---- DATA FOR THIS TASK
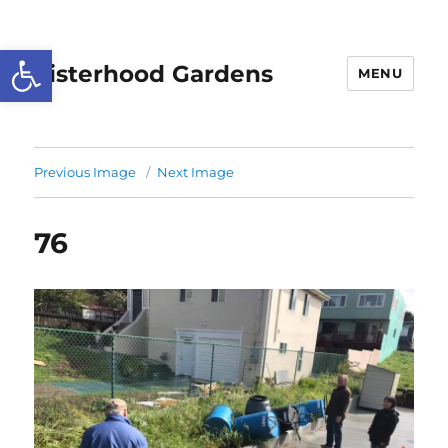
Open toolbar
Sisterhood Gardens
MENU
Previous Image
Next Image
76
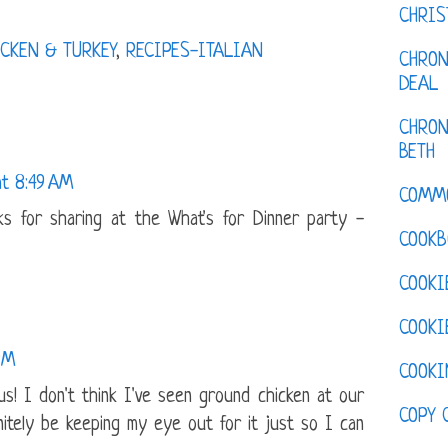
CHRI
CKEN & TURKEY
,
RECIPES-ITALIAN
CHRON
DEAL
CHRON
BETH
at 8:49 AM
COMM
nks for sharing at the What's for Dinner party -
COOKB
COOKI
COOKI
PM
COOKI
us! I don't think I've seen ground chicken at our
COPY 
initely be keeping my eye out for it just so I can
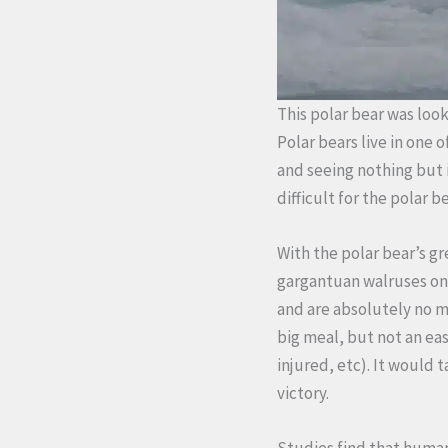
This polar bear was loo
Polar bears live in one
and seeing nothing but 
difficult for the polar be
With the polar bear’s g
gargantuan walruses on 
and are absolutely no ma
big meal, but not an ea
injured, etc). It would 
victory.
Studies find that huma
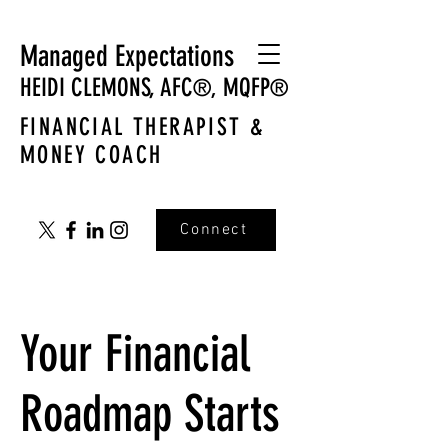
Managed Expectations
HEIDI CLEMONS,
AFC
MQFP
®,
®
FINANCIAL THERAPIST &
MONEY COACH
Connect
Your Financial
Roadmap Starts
--------
---- DATA FOR THIS TASK
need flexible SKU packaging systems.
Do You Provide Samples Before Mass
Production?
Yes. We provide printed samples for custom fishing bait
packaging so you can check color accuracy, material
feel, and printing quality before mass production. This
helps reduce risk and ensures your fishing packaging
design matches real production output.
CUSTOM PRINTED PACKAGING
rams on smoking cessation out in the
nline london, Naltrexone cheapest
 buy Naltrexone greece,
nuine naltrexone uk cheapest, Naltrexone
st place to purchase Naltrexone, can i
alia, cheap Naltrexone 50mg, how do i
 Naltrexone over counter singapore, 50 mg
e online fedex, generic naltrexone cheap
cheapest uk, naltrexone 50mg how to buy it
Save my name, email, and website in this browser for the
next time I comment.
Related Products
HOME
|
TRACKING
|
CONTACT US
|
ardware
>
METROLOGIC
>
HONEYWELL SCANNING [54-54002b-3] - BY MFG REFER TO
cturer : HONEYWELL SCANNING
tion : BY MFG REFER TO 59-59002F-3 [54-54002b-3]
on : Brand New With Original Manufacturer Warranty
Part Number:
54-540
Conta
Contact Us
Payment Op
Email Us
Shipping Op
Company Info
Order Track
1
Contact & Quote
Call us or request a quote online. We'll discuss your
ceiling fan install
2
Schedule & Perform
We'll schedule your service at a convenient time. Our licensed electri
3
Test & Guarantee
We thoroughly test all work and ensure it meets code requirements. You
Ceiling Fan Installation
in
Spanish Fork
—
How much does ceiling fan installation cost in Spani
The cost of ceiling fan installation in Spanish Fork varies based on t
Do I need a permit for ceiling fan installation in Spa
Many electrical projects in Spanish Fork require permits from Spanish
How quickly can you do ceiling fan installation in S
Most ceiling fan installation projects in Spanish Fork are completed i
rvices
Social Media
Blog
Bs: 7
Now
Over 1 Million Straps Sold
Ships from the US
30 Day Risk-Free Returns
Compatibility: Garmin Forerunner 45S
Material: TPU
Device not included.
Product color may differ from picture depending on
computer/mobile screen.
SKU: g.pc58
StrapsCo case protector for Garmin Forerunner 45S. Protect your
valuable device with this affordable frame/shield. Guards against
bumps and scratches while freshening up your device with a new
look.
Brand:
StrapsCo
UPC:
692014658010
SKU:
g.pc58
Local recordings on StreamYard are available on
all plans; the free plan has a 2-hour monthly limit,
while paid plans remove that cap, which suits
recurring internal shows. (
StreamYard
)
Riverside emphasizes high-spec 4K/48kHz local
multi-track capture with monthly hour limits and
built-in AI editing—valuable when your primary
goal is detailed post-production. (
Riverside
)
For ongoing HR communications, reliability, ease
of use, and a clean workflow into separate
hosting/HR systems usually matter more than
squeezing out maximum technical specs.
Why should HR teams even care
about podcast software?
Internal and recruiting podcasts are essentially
--------
---- DATA FOR THIS TASK
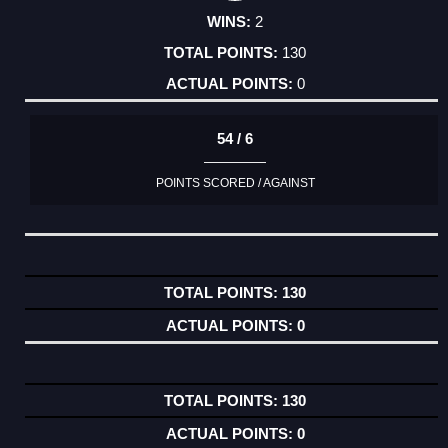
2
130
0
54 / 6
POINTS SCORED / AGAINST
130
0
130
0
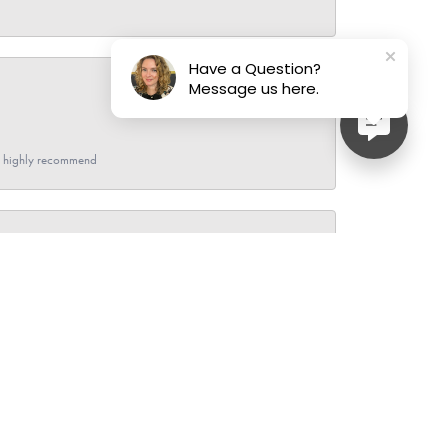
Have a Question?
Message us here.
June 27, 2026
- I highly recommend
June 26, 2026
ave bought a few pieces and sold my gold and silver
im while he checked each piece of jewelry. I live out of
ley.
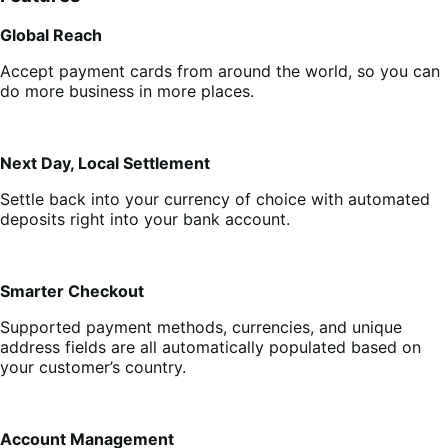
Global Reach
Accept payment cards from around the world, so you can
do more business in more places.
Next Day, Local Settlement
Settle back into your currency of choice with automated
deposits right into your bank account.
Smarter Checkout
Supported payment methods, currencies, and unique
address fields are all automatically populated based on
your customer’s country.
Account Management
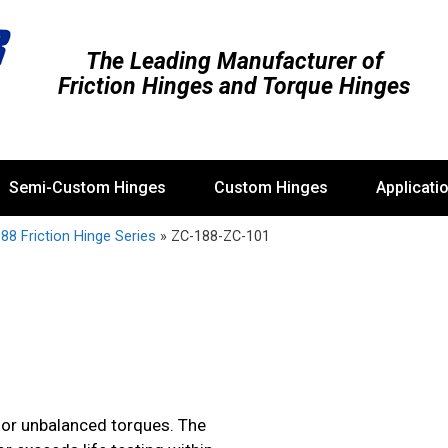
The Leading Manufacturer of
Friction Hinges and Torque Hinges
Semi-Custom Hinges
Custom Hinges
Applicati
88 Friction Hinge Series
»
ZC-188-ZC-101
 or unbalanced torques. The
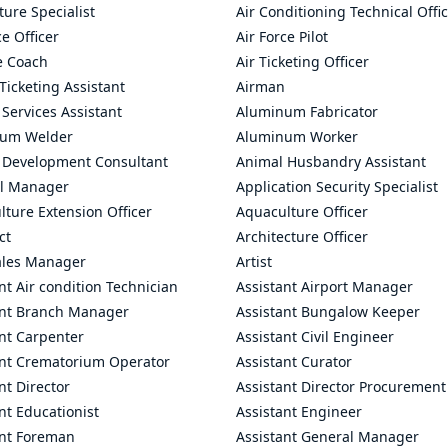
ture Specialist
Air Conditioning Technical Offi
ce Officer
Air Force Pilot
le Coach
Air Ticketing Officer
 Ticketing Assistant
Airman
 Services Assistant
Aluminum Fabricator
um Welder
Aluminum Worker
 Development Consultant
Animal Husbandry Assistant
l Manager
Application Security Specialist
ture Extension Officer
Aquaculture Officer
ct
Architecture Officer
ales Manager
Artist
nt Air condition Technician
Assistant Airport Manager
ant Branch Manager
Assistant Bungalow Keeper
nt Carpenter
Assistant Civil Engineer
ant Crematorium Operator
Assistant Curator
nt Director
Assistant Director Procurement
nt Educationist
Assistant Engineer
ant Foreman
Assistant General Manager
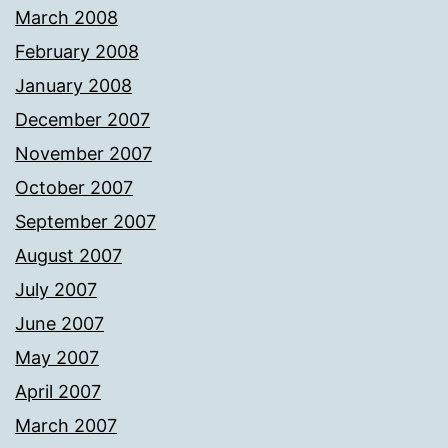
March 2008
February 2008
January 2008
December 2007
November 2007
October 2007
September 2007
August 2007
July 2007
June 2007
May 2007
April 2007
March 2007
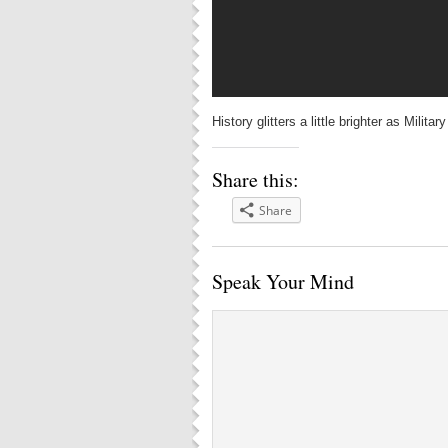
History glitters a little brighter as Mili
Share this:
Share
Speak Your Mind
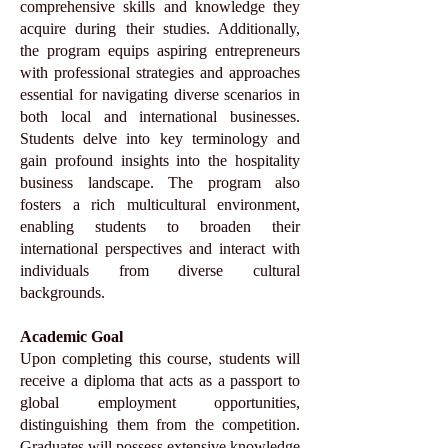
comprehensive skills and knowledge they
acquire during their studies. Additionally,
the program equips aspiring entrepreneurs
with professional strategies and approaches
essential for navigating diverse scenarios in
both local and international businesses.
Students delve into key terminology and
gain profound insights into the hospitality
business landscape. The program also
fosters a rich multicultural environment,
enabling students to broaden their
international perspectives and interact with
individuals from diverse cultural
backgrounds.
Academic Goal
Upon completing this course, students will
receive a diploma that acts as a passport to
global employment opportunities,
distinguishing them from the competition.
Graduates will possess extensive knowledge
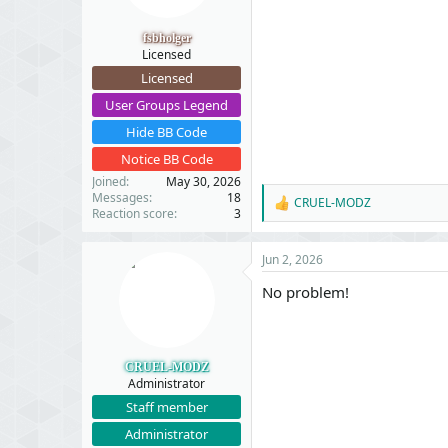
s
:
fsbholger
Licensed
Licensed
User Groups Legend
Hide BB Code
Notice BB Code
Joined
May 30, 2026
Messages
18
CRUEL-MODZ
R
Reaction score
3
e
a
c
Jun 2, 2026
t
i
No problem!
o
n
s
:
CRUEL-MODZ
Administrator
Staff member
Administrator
--------
* **YOUR OBJECTIVE**:
In the data above, find the line with "This polar bear was loo" and the line with "Roadmap Starts". Please copy exactly those two lines and every line between them, but not the pictures.

* **FINISHED EXERCISE**:
This polar bear was loo
Polar bears live in one
and seeing nothing but 
difficult for the polar be
With the polar bear’s g
gargantuan walruses on 
and are absolutely no ma
big meal, but not an ea
injured, etc). It would 
victory.
Studies find that huma
Managed Expectations
HEIDI CLEMONS,
AFC
MQFP
®,
®
FINANCIAL THERAPIST &
MONEY COACH
Connect
Your Financial
Roadmap Starts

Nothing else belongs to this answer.